(Records shown):
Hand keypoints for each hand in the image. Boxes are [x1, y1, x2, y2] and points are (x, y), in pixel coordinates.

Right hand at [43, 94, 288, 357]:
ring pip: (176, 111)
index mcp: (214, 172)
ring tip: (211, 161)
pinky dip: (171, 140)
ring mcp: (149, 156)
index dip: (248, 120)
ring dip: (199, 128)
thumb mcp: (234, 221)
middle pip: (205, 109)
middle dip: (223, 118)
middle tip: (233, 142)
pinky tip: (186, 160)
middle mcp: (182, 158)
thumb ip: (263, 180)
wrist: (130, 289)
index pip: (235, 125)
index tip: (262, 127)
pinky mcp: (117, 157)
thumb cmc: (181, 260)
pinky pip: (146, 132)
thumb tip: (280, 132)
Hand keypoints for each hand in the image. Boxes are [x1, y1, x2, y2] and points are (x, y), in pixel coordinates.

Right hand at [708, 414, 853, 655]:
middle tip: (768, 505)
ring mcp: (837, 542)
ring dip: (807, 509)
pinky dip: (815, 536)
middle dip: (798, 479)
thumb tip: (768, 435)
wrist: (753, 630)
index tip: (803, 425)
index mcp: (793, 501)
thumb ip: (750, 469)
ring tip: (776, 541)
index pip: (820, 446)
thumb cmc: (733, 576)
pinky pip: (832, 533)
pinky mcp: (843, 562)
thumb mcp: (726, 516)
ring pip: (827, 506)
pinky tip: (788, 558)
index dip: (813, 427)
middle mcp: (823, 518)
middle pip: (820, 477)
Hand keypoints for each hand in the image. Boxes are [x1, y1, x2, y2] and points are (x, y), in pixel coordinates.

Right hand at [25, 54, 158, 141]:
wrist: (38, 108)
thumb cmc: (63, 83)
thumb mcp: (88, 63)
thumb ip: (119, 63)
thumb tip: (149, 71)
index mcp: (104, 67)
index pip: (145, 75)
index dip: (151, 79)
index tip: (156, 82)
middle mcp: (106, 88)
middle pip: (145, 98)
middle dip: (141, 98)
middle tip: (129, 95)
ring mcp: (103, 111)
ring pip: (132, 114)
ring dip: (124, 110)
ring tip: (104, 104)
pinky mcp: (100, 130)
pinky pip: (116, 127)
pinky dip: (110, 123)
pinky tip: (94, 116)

(What to work on): Copy out all lines of the listing where the word "ring" appears.

(Solution for this problem):
ring pip: (176, 111)
ring tip: (211, 161)
ring mcp: (149, 156)
ring dip: (199, 128)
ring mcp: (837, 542)
ring dip: (807, 509)
ring tip: (776, 541)
ring pip: (827, 506)
ring mcp: (103, 111)
ring pip: (132, 114)
ring dip: (124, 110)
ring tip: (104, 104)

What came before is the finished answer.